EXERCISE 1:
Rewrite the paragraph of the Operation Icebox text that begins "The first step was to convert" as a short list, keeping its main facts.
EXERCISE 2:
Copy word for word the part of the Operation Icebox text starting at "The first step" and ending at "the time available.".

I was asked to bring along a game to run at a recent local RPG-con (Kapcon 14), just in case they had a few slots they needed to fill.  Five or six years ago, I ran a Call of Cthuhlu game which had as its background "Operation Highjump", the American Navy's investigation of the Antarctic in 1947.  It had been a lot of fun, with serpent men, Nazi zombies and a formless spawn of Tsathogghua or two; but all the resources I gathered for that game have been lost in the space between flats.  So I decided on a slightly different tack - I'd run it as a pulpy, military-style InSpectres game!  This was the origin of "Operation Icebox".

The first step was to convert some of the normal InSpectres terms into pseudo-military jargon: "Gym Card", "Library Card", "Credit Card" and "The Bank" became "Boot Camp", "Military Intelligence", "Commissary" and "Pull" (with roll results that ranged from "No, you're doing me a favour" to "Never call again!").  The other change was "The Confessional", which became "Debriefing"; I couldn't think up another name for franchise dice in the time available.

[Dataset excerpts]
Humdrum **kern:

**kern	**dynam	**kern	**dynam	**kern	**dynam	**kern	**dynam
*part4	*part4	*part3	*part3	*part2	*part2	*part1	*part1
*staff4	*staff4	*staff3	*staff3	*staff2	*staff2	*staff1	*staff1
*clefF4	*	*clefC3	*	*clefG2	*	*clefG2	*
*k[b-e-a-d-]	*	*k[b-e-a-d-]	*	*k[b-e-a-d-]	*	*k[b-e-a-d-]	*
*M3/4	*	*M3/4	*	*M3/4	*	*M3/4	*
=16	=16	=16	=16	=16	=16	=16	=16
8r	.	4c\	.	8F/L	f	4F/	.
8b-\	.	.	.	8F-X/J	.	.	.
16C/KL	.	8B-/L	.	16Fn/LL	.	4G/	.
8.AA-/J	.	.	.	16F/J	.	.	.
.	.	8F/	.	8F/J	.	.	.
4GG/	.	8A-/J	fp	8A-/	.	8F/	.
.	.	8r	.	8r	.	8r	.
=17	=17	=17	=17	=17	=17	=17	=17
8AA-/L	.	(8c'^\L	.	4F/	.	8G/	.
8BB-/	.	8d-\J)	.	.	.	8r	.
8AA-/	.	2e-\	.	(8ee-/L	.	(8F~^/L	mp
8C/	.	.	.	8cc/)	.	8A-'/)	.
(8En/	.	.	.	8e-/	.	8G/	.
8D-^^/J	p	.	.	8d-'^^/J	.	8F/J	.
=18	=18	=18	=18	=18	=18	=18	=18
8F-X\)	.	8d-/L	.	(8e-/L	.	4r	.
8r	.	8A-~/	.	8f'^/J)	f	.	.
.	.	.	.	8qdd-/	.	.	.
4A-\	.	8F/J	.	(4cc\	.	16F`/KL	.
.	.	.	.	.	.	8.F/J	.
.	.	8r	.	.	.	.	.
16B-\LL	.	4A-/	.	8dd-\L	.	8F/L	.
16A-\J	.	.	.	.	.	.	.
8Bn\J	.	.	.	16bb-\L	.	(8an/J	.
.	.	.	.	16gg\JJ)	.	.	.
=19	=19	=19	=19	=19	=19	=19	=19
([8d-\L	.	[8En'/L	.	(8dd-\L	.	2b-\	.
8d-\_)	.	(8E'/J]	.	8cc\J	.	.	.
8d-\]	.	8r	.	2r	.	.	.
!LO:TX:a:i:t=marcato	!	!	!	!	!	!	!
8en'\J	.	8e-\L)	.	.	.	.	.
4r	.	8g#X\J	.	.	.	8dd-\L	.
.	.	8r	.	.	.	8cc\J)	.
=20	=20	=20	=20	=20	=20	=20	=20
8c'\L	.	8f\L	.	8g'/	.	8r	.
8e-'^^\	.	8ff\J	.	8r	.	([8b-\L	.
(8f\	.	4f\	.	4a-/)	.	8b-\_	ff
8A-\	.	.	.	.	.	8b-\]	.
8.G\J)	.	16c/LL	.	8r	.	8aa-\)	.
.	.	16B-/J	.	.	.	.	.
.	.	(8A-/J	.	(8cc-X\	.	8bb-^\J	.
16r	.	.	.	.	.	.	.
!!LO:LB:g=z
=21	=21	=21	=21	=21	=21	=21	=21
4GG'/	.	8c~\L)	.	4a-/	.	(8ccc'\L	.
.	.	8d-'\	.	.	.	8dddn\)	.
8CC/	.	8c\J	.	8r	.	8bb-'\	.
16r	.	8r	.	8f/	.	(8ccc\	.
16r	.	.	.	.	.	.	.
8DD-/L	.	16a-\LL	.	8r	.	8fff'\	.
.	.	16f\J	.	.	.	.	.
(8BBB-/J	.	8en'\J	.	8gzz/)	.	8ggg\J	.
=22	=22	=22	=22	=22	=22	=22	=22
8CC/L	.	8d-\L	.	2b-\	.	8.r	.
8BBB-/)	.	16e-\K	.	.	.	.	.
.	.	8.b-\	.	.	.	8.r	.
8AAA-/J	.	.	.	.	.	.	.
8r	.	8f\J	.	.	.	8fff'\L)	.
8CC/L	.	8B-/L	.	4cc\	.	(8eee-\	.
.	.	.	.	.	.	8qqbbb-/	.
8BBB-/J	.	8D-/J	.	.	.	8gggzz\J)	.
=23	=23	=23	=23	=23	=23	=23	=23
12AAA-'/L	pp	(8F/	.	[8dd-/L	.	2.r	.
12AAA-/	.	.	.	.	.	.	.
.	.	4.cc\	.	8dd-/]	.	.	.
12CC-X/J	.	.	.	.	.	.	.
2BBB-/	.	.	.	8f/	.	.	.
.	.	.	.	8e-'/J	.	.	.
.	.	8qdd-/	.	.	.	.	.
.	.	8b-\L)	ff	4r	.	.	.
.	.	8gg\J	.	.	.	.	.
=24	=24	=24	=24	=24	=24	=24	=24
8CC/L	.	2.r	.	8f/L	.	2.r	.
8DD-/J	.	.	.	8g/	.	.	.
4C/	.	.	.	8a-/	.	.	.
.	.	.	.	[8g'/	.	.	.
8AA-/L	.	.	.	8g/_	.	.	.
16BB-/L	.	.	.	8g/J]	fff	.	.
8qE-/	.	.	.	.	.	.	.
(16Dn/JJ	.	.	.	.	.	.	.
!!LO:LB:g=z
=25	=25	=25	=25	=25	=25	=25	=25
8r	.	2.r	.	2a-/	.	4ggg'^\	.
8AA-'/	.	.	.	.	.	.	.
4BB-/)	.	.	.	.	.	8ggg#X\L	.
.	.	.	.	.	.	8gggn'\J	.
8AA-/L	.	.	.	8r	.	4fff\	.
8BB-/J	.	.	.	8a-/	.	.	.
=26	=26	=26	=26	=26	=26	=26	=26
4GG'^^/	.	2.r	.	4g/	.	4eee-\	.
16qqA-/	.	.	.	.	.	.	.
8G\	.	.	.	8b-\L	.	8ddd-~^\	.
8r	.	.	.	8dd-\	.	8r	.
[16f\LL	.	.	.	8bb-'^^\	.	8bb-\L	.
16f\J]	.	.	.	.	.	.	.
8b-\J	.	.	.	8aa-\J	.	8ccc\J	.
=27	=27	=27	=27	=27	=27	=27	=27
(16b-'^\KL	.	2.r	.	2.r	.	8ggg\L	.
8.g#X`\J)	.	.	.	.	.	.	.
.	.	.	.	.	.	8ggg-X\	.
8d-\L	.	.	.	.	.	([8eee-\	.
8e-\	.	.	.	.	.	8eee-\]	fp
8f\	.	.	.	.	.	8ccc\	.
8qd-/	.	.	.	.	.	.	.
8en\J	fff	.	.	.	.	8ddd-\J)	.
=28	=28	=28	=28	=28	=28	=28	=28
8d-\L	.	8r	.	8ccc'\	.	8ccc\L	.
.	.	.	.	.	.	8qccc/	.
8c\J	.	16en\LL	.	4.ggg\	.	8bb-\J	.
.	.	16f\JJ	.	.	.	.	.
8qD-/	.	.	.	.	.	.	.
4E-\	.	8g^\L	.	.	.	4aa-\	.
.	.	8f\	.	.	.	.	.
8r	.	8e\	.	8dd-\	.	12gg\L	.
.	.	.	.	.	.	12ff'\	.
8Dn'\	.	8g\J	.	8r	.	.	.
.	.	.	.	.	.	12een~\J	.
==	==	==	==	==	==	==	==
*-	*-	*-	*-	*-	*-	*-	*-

RESULT 1:
- Some regular InSpectres terms were changed into pseudo-military jargon.
- "Gym Card" became "Boot Camp," "Library Card" became "Military Intelligence," "Credit Card" became "Commissary," and "The Bank" became "Pull."
- "Pull" roll results ranged from "No, you're doing me a favour" to "Never call again!"
- "The Confessional" became "Debriefing."
- There wasn't time to come up with a new name for franchise dice.

RESULT 2:
The first step was to convert some of the normal InSpectres terms into pseudo-military jargon: "Gym Card", "Library Card", "Credit Card" and "The Bank" became "Boot Camp", "Military Intelligence", "Commissary" and "Pull" (with roll results that ranged from "No, you're doing me a favour" to "Never call again!").  The other change was "The Confessional", which became "Debriefing"; I couldn't think up another name for franchise dice in the time available.